According to the Tanzanian Permanent Secretary in the Ministry of Foreign Affairs, John Haule,
We have submitted a document explaining our position on the matter. The forum is now reviewing the document and will thereafter seek consultation if it is needed, but we expect that they will be able to conclude the matter in three months.
Malawi submitted its position on the disputed Lake Malawi at the end of January, 2013, meeting the deadline on the 31st.
The Forum was requested to step in this January as the two countries failed to reach a consensus on the lake’s boundaries last year. The dispute has been linked to the oil reserves that lie below Lake Malawi. The Government of Malawi has already awarded two companies, Surestream Petroleum and SacOil, exclusive prospecting licences.
At the beginning of January, the Chairperson of the Forum of Former African Heads of State and Government and former Mozambiquan president, Joaquim Chissano, accepted the Government of Malawi and Tanzania’s December submission of a Joint Application of Mediation to the forum for assistance with negotiation over Lake Malawi’s boundaries. The former presidents of the countries involved in the dispute will not be involved in the mediation process.
By approaching the Forum, both countries signal their willingness to resolve the dispute peacefully. Tanzania’s High Commissioner to Malawi, Patrick Tsere, confirmed this,
We submitted our opinion because we want this matter to be resolved peacefully and amicably through dialogue. We are now just waiting for the mediators to brief us but certainly the time table is on course.
I am literally very happy with both sides’ conduct. Let me reiterate the message from Tanzanian government; Tanzania does not want to fight with Malawi over the lake and we will not fight over this. It will be foolish for Malawi and Tanzania to fight. On our part, we have never even contemplated that path.
However, if the dispute is not resolved within three months, the case may be presented before the International Court of Justice (ICJ) although Tanzania has not ratified the treaty that established the ICJ. The ICJ has always ruled in favour of a median border. Malawi’s claim is based on an 1890 colonial agreement (Heligoland) made between the colonial administrations at the time, Germany and Britain.
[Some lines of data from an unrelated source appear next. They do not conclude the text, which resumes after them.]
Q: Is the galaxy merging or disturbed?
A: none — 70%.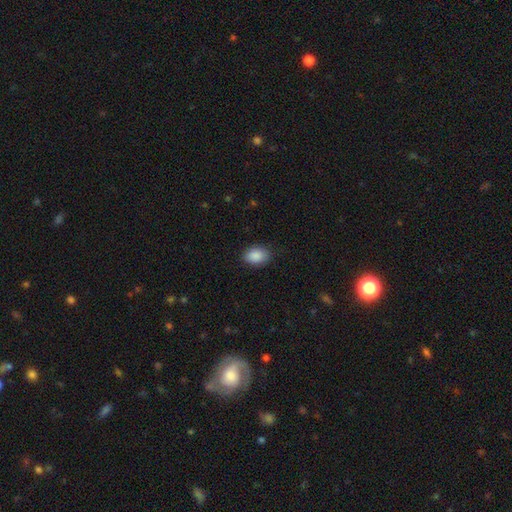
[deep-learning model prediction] Overall: smooth (89%). How rounded: in between (81%). Merging: none (86%).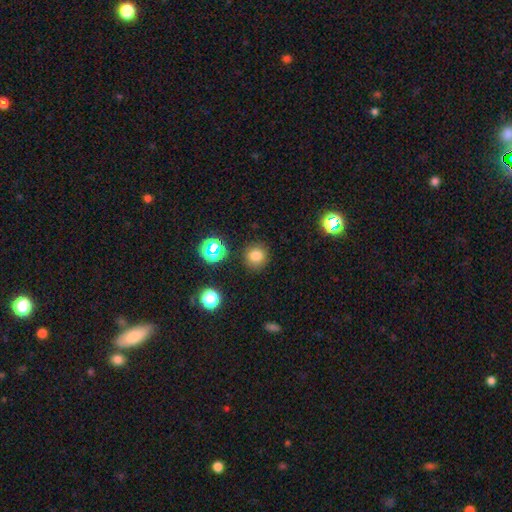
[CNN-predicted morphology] The model was most divided on "smooth or featured": smooth: 77%, star or artifact: 17%, featured or disk: 6%. More confident: how rounded — round (90%); merging — none (87%).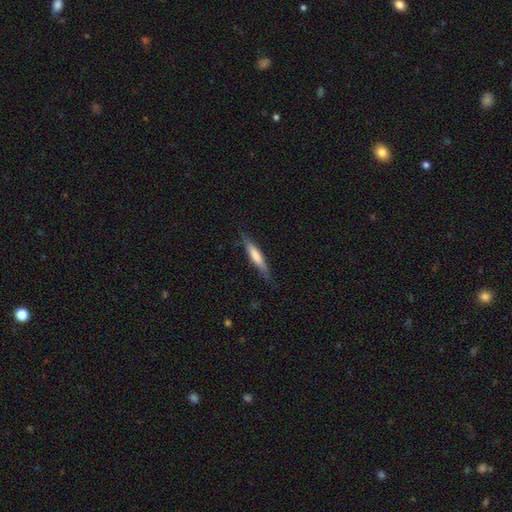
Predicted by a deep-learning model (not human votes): smooth_or_featured: smooth (p=0.62) [alt: featured or disk p=0.33]
how_rounded: cigar-shaped (p=0.88) [alt: in between p=0.11]
merging: none (p=0.80) [alt: minor disturbance p=0.15]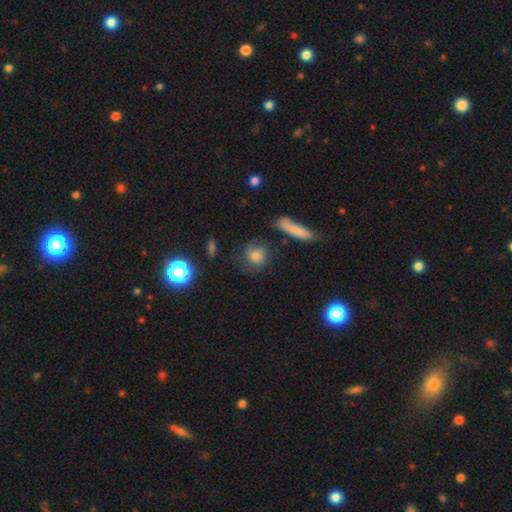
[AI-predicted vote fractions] This appears to be a smooth galaxy with no disk features (64%) that is round (73%). Merging: none (64%).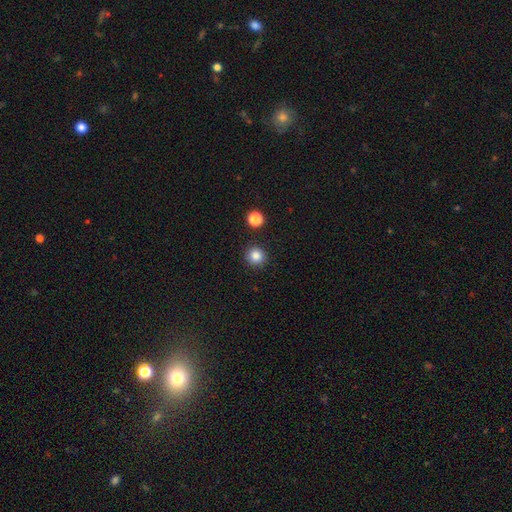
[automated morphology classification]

According to the Tanzanian online news report, when the Mozambique negotiated the borders with Malawi, Tanzania (then Tanganyika) was under the British government, following the redistribution of German colonies after the Germany was defeated in the second world war. Since Malawi and Tanzania were under the same colonial rule the report suggests that the lake’s boundaries could not be discussed.